Saturday 12 September 2009

Hanging in there

Well, I've survived the night. Mostly because I did what you're not supposed to do and knocked myself out with an extra dose of Diazepam and painkillers. I know, I know - not big and not clever, but I was full on desperate by then.

Yesterday sucked on so many levels. Firstly, because it was damn near impossible to get into any position that didn't hurt somehow. I spent most of yesterday lying curled tight in a foetal position to take the strain off my hip, but it wasn't until last night that I figured that if I banked all my cushions to raise my upper body that it gave extra relief to my hip.

Of course the problem with not being able to stretch out is your muscles get all achey everywhere else - all I longed to do was straighten my back and stretch my legs, but no can do.

Then there was the episode where my entire left leg (the bursitis is on my left hip) went into to total lock-down spasm for 20 mins. I think that may have been the single most painful thing I have ever experienced - and in my accident prone life I have broken multiple bones, concussed myself and ripped numerous ligaments, as well as winding myself so bad I thought my lungs had stopped working. They had nothing on this. I'm not ashamed to admit that I lay there and cried hysterically for pretty much the whole thing. It's frightening when you literally can't move, because everything makes it feel worse - even gasping in breath. It was like every single muscle in my leg, up to and including my hip and down got simultaneous bad cramp. All of them. Calf, thigh, quads, all the little muscles in my ankle and foot. JESUS! And rubbing them doesn't help. Anyhoo - it passed eventually, but I think I lay there for another hour or so before I dared to try moving again.

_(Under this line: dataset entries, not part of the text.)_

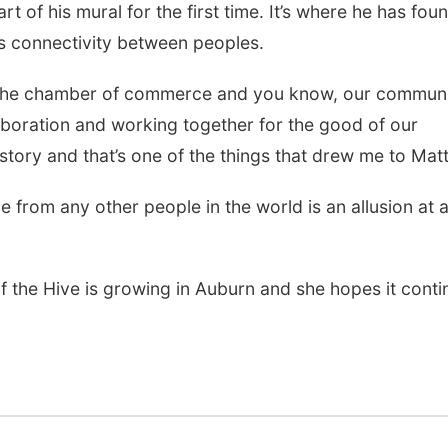
art of his mural for the first time. It’s where he has fou
s connectivity between peoples.
nd the chamber of commerce and you know, our communi
llaboration and working together for the good of our
tory and that’s one of the things that drew me to Matt
e from any other people in the world is an allusion at 
f the Hive is growing in Auburn and she hopes it conti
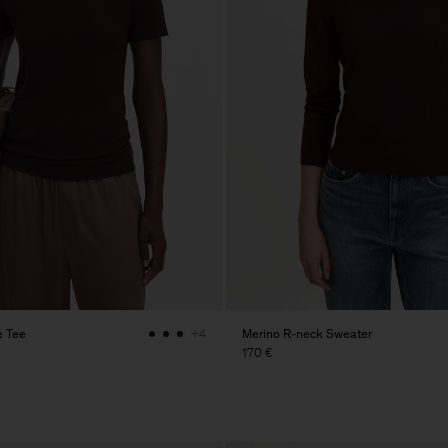
e Tee
Merino R-neck Sweater
+4
170 €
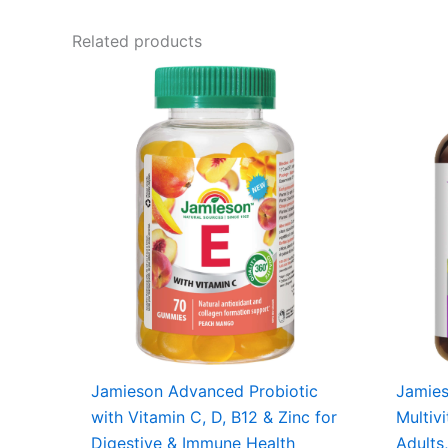
Related products
Jamieson Advanced Probiotic
Jamie
with Vitamin C, D, B12 & Zinc for
Multiv
Digestive & Immune Health
Adults,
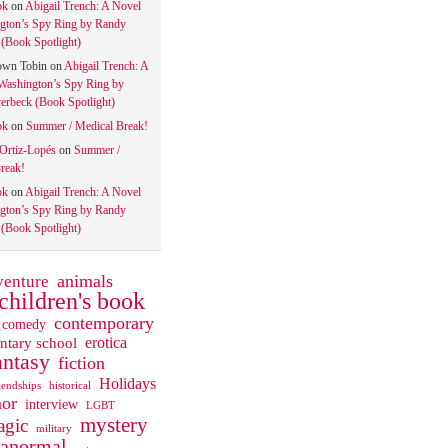
ok
on
Abigail Trench: A Novel
gton’s Spy Ring by Randy
(Book Spotlight)
own Tobin
on
Abigail Trench: A
Washington’s Spy Ring by
rbeck (Book Spotlight)
ok
on
Summer / Medical Break!
 Ortiz-Lopés
on
Summer /
reak!
ok
on
Abigail Trench: A Novel
gton’s Spy Ring by Randy
(Book Spotlight)
animals
venture
children's book
contemporary
comedy
ntary school
erotica
antasy
fiction
Holidays
iendships
historical
or
interview
LGBT
mystery
gic
military
ranormal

I woke a few times in the night a bit uncomfortable from the immobility, but I think that last lot of extra tablets before bed made the difference, as I slowly found myself able to stretch out a bit, move to my back, and even over on to my bad side for a little bit this morning. I finally slept in till 11am which is good.

I'm a little bit more mobile today. Walking's still difficult, but I'm a little bit more upright, and sitting and lying are better. I'm not going to venture out today though - just going to take it easy as. Going to have to ask my neighbour if he could be a star and take my kitchen bin out for me though - I haven't been able to do any cleaning in the kitchen since Tuesday when this all started - it's been as much as I could do to go in, get easy food and hobble out again, but it's a disaster area in there now. I reckon if he can take the bin out, I can make a vague attempt at starting to clear some of the washing up a bit at a time.

Ironically, I ended up exactly bang on for points yesterday, without counting it up, just because I was grabbing what was easy and quick from the kitchen. The scales have gone back down again though this morning. Weird.

So that's me - thanks for the nice messages the last couple of days - internet's been virtually my only contact with people, so it's nice to read them. I was supposed to be seeing friends this evening, but I don't know if I feel up to it yet. They were just going to come round and bring take-away, so I'll see how I'm doing by then.

1 comment:

kate said...

you deserve a 'medicinal' take away, let them come round!